低ホスファターゼ症は、アルカリホスファターゼという酵素の遺伝子に変異を持った先天性骨系統疾患の1つで、骨の石灰化が阻害され、骨折しやすくなり、乳歯が早く抜ける症状もあるようです。

さらに、けいれんなどの中枢神経症状もあり、発達が遅れるようです。この疾患に対する遺伝子治療について、動物実験は何年も前から日本でも実施されています。AAV(アデノ随伴ウイルス)ベクターを注射する方法が主流だと思います。しかし、臨床応用に近い段階まで来ているという状況ではなさそうです。

酵素補充療法が存在するということも、遺伝子治療法の開発に時間がかかる理由になっていると思います。何も治療法がなければ、遺伝子治療の開発を急ぐ必要がありますが、既存の治療法がある場合は、それとの比較が要求されますので、ハードルが高くなります。

しかし、酵素補充療法は、酵素に対する抗体ができて効果が減弱していくこと、中枢神経症状は改善しないことなどの問題から、やはり遺伝子治療法の開発は必要だと思います。

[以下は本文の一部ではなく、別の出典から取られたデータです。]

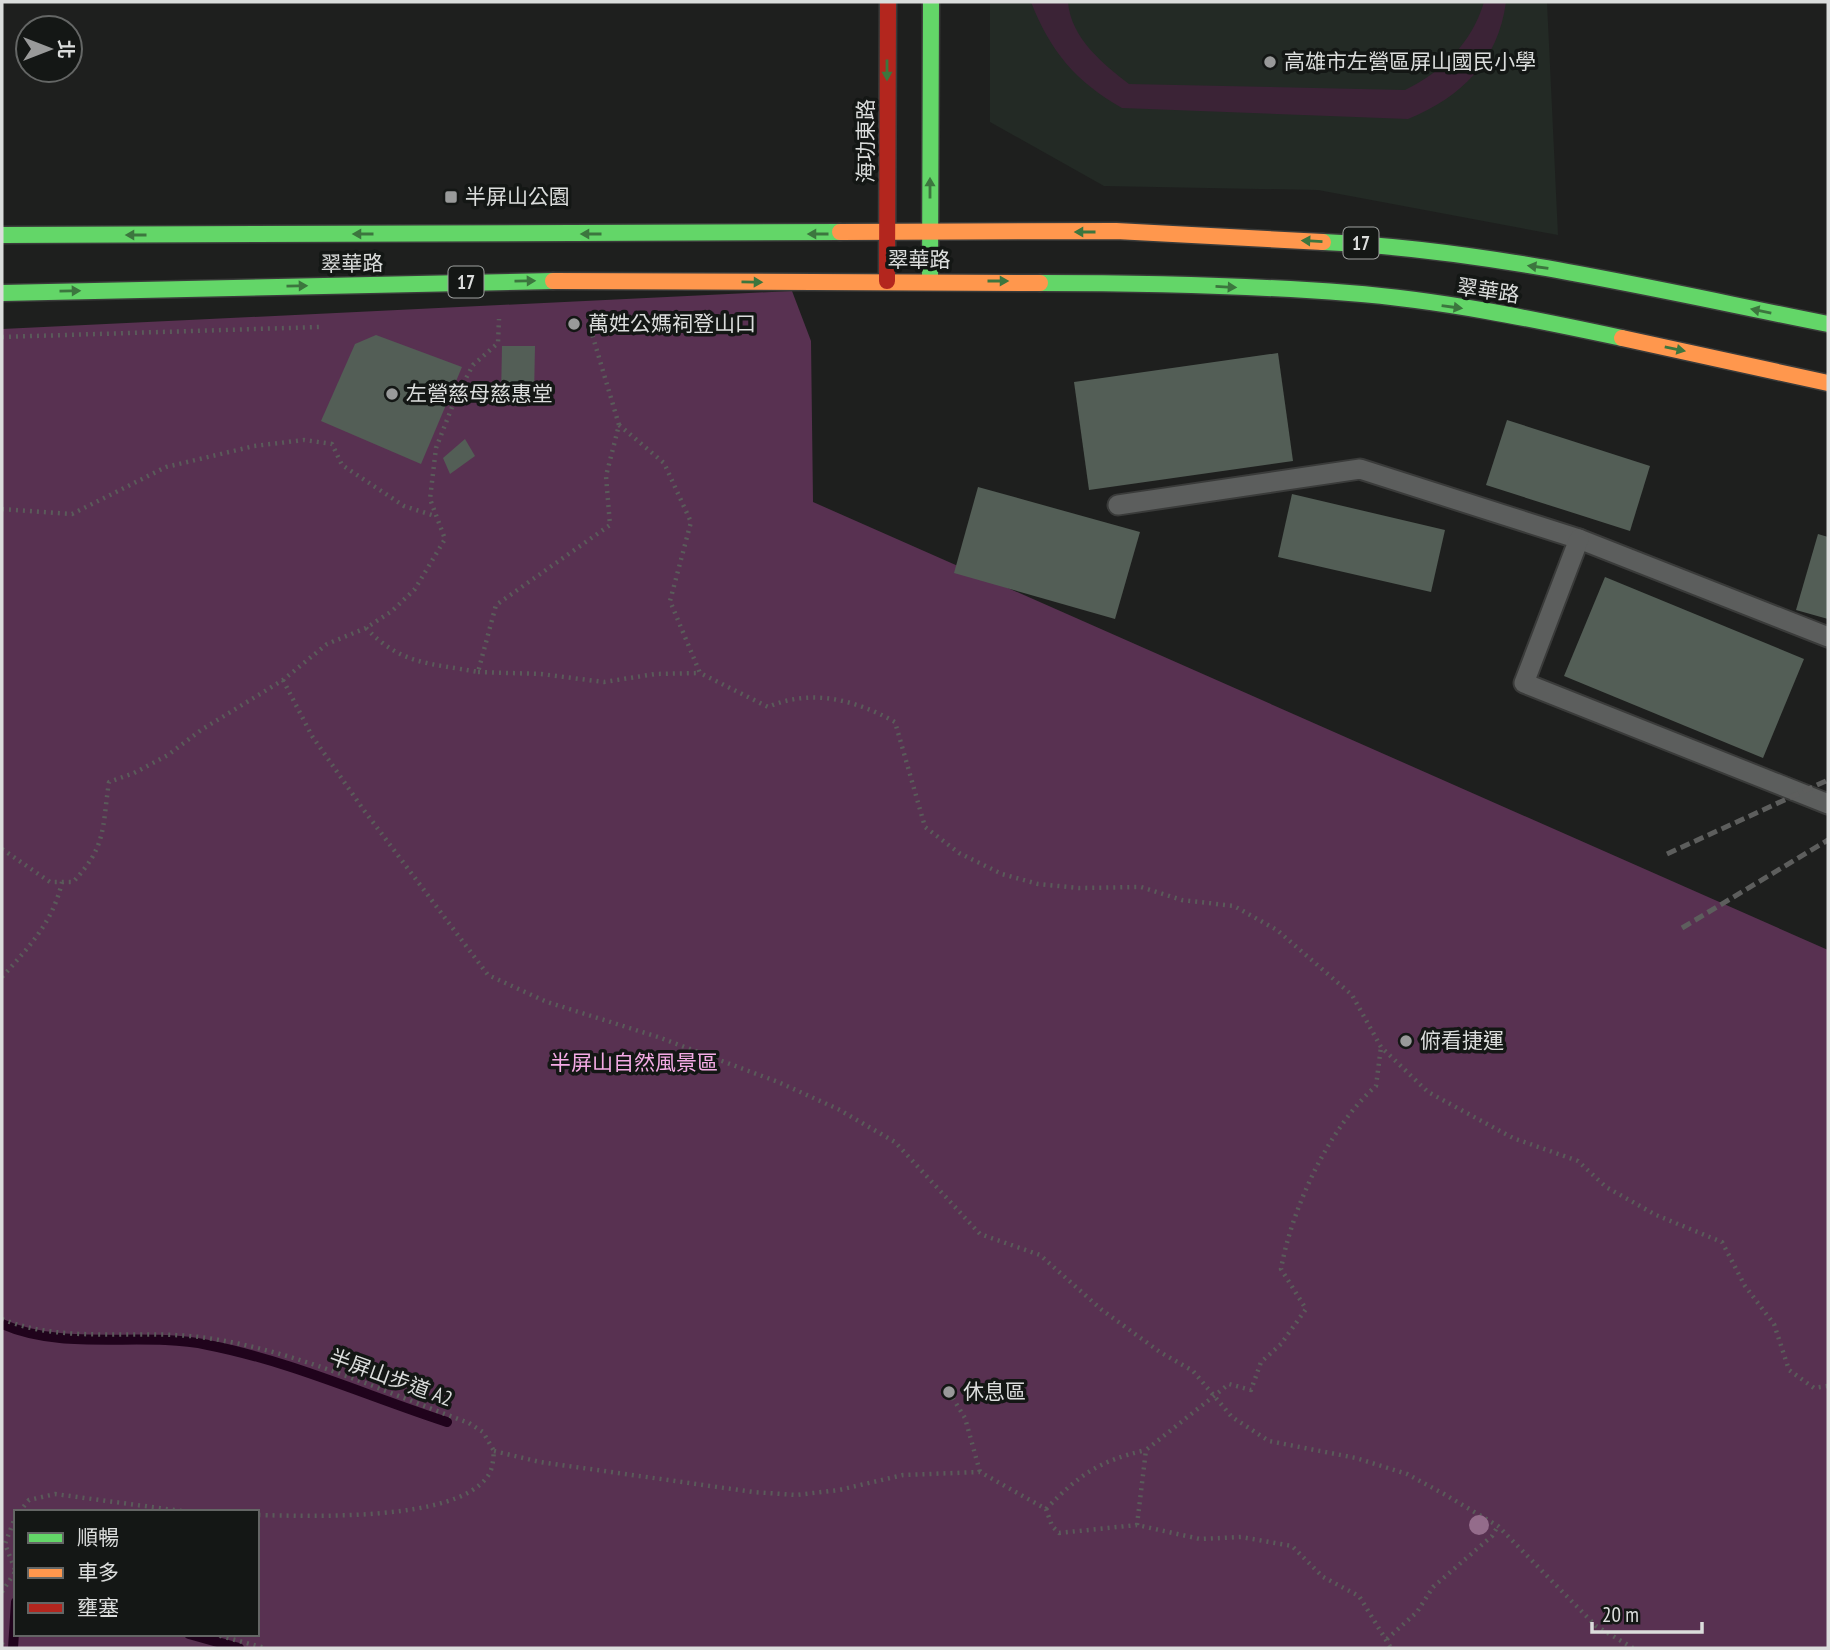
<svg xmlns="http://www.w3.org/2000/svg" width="1830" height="1650" viewBox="0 0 1830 1650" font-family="'PT Sans Narrow','Noto Sans TC',sans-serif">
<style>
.built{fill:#232a25}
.green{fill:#3b2336}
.forest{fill:#583151;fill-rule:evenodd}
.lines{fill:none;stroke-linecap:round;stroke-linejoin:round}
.stream{stroke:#20031c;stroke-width:10}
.building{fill:#535e56}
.lane-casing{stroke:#3a3b3a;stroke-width:23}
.fast-casing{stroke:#3a3b3a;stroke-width:19}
.slow-casing{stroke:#3a3b3a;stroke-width:19}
.jam-casing{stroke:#3a3b3a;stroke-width:19}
.path{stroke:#5a5b5a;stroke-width:4.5;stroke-dasharray:2 5;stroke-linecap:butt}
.lane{stroke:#5c5e5d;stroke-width:19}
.fast{stroke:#63d668;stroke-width:16}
.slow{stroke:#ff974d;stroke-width:16}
.jam{stroke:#b3261e;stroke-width:16}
.rail{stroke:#5d5e5d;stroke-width:5;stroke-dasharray:10 5;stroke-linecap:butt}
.tree{fill:#946c8b}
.oneway{fill:#3c763e}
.poi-dot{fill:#999a9a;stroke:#141715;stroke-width:2.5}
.labels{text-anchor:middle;stroke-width:7;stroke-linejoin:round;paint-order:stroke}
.shield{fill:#141715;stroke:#9fa2a0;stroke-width:2}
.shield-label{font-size:19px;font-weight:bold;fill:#dbdddc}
.poi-label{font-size:21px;fill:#dbdddc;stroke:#141715;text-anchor:start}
.street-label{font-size:21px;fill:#dbdddc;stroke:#141715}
.park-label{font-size:21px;fill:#f4abe5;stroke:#141715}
</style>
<rect width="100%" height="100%" fill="#1e1f1e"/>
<!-- built -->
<path class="built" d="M990,2H1547L1558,235L1318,190L1104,186L990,122Z"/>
<!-- green -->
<path class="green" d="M1031,2H1068C1071,38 1102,63 1129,84L1405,90C1442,72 1472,43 1484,2H1506C1498,61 1462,97 1408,119L1122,108C1076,82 1050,51 1031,2Z"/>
<!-- forest -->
<path class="forest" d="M792,291L811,341L813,502L1828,950V1648H2V329ZM16,1512H257V1634H16Z"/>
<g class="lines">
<!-- stream -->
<g class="stream">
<path d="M2,1324C65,1352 142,1331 208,1345C290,1361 367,1396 447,1422"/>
<path d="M189,1634L239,1648"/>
<path d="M13,1648L16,1602"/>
</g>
</g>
<!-- building -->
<g class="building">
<path d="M376,335L462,367L421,464L321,421L355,344Z"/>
<path d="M502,346H535L534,395L501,397Z"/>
<path d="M1278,353L1293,461L1089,490L1074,382Z"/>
<path d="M1507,420L1650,466L1630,531L1486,485Z"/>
<path d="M465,439L475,456L450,474L443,458Z"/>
<path d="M978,487L1140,532L1115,619L954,573Z"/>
<path d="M1292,494L1445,530L1431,592L1278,557Z"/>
<path d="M1818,534L1828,537V619L1796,610Z"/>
<path d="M1605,577L1804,659L1763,758L1564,676Z"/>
</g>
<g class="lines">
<defs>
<g id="lane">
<path d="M1118,505L1360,469L1579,539L1828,637"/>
<path d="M1579,539L1524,683L1828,804"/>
</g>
<g id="fast">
<path d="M2,235L840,232"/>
<path d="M1323,242C1494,250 1661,291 1828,324"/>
<path d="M930,281L931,2"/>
<path d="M1040,283C1143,283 1246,285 1349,293C1441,300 1533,319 1622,338"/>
<path d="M2,293L553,281"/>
</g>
<g id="slow">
<path d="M840,232L1116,231L1323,242"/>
<path d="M553,281L1040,283"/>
<path d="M1622,338L1828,383"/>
</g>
<path id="jam" d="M887,281L888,2"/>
</defs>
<!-- lane casing -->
<use href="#lane" class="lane-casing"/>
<!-- fast casing -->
<use href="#fast" class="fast-casing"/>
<!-- slow casing -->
<use href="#slow" class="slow-casing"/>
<!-- jam casing -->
<use href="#jam" class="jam-casing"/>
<!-- path -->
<g class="path">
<path d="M2,337L319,327"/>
<path d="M619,425L664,463L691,522L670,601L700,673L768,707C811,688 856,700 895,722L925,827L959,853L1002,874L1038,884L1079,888L1141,887L1182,900L1234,906L1277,930L1352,995L1381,1047L1428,1092L1513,1138L1578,1161L1606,1187L1656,1215L1722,1242L1745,1286L1774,1324L1789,1370L1814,1388L1828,1386"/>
<path d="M2,509L72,514L166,467L254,446L304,440L332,444L342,465L404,506L435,516"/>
<path d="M366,628C401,665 430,663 478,672L496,605L610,525L606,476L619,425L587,317"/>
<path d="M478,672L541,674L604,682L655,674L700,673"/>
<path d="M283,680L312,736L363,809L488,975L547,1002L658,1037L778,1082L838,1109L895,1142L980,1234L1040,1255L1102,1310L1160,1352L1193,1371L1232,1417L1269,1441L1356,1458L1407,1474L1444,1494L1498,1526L1596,1626L1633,1648"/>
<path d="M2,849L50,882H73C107,846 102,828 109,782L134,773L168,755L201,730L283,680L327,644L366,628L392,611L415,589L445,539L430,499L436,448L456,397L473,365L498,343L499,319"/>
<path d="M2,977C29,947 53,922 62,882"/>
<path d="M2,1319C65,1345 140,1328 207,1338C298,1351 384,1392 469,1423L483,1432L494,1451C493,1460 493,1470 487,1477C455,1522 309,1516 257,1515"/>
<path d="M949,1392L965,1418L980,1472"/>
<path d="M494,1451L540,1462L753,1492L796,1495L839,1490L903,1475L980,1472L1046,1509L1052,1526L1059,1533L1137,1525L1200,1539L1241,1537L1292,1546L1323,1577L1359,1596L1391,1648"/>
<path d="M1046,1509C1080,1474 1099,1461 1146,1450"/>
<path d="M19,1512L29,1500L55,1494L189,1512"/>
<path d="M16,1515L5,1544L16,1572"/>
<path d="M1137,1525L1146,1450L1229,1384L1251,1390L1261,1362L1281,1344L1306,1309L1281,1269C1292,1208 1329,1127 1376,1086L1381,1047"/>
<path d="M2,1592L15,1572"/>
<path d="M213,1634L265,1648"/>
<path d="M1387,1639L1417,1612L1433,1587L1492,1536L1498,1526"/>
<path d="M2,1643L4,1648"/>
</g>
<!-- lane -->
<use href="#lane" class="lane"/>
<!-- fast -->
<use href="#fast" class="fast"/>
<!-- slow -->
<use href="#slow" class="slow"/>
<!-- jam -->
<use href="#jam" class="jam"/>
<!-- rail -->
<g class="rail">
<path d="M1667,854L1828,780"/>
<path d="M1682,928L1828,840"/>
</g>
</g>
<!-- trees -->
<circle class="tree" cx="1479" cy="1525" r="10"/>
<!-- one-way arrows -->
<defs><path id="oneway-solid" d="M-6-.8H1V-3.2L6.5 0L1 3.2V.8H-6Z" transform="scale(1.75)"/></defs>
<g class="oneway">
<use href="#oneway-solid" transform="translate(887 70) rotate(90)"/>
<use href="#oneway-solid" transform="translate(930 188) rotate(-90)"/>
<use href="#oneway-solid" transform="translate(1085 232) rotate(180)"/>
<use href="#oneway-solid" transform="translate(363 234) rotate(180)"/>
<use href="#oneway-solid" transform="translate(591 234) rotate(180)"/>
<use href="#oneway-solid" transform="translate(818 234) rotate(180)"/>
<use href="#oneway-solid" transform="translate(136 235) rotate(180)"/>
<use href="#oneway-solid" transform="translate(1312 241) rotate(-177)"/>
<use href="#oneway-solid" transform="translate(1538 267) rotate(-172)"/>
<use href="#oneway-solid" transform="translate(525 281) rotate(-1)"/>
<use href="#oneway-solid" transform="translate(998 281)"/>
<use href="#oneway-solid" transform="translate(752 282) rotate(1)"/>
<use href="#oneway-solid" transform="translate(297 286) rotate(-1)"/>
<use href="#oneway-solid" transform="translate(1226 287) rotate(3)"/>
<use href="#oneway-solid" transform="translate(70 291) rotate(-1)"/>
<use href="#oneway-solid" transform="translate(1452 307) rotate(8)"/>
<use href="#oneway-solid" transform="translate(1761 311) rotate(-169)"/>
<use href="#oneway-solid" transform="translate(1675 349) rotate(12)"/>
</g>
<!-- markers -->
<g class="poi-dot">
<circle cx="1270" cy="62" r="7"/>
<rect x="444" y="190" width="14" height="14" rx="3.5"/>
<circle cx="574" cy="324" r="7"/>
<circle cx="392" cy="394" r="7"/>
<circle cx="1406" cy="1041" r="7"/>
<circle cx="949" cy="1392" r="7"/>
</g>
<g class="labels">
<!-- shield labels -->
<g class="shield">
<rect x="1343.5" y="227.5" width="35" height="31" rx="5"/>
<rect x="448.5" y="266.5" width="35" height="31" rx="5"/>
</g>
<g class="shield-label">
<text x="1361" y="250">17</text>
<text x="466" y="289">17</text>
</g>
<!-- poi labels -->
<g class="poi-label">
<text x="1284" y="69">高雄市左營區屏山國民小學</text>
<text x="465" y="204">半屏山公園</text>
<text x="588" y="331">萬姓公媽祠登山口</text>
<text x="406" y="401">左營慈母慈惠堂</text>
<text x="1420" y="1048">俯看捷運</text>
<text x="963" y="1399">休息區</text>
</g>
<!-- street labels -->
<g class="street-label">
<text transform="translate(866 141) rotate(-90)" y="7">海功東路</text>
<text x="919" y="267">翠華路</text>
<text transform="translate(352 264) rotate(-1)" y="7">翠華路</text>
<text transform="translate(1488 291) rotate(8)" y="7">翠華路</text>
<text transform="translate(391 1378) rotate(20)" y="7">半屏山步道 A2</text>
</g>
<!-- park labels -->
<g class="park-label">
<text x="634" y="1070">半屏山自然風景區</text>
</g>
</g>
<!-- border -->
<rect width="1830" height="1650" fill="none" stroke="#dbdddc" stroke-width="7"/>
<!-- legend -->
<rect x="14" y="1510" width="245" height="126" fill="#141715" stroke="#646665" stroke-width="2"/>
<rect x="28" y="1533" width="35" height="10" fill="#63d668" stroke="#646665" stroke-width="2"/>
<text x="77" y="1545" font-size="21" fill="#dbdddc">順暢</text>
<rect x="28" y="1568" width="35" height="10" fill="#ff974d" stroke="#646665" stroke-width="2"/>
<text x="77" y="1580" font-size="21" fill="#dbdddc">車多</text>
<rect x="28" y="1603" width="35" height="10" fill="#b3261e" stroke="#646665" stroke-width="2"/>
<text x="77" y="1615" font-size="21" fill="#dbdddc">壅塞</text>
<!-- north arrow -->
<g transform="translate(49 49) rotate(90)"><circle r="33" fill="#141715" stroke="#646665" stroke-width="2"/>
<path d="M0-5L12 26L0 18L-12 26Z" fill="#999a9a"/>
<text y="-10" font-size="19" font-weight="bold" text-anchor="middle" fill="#dbdddc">北</text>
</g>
<!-- scale -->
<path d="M1592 1622v10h110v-10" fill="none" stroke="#dbdddc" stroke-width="3.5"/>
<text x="1602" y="1622" font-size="21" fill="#dbdddc" stroke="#141715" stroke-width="5" paint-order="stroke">20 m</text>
</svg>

一方で、細胞療法の開発が進んでいます。骨髄移植後に他家骨髄由来間葉系幹細胞(MSC)を投与する臨床研究が2例の患者さんで行われ、不完全ながら全身の骨再生が確認されたと報告されています。

その後、高度に純化された骨髄由来MSC、すなわち「REC」と呼ばれる細胞が島根大学発のベンチャー企業で開発されており、臍帯血移植後にRECを投与する医師主導治験が計画されているようです。

2025年には承認を目指すとされていますが、計画通りに進むかはわかりません。その他、このような細胞治療の有効性を高めるための、さらなる構想も世の中にはあるようです。

※座談会の内容は、2021年2月(収録当時)の情報です。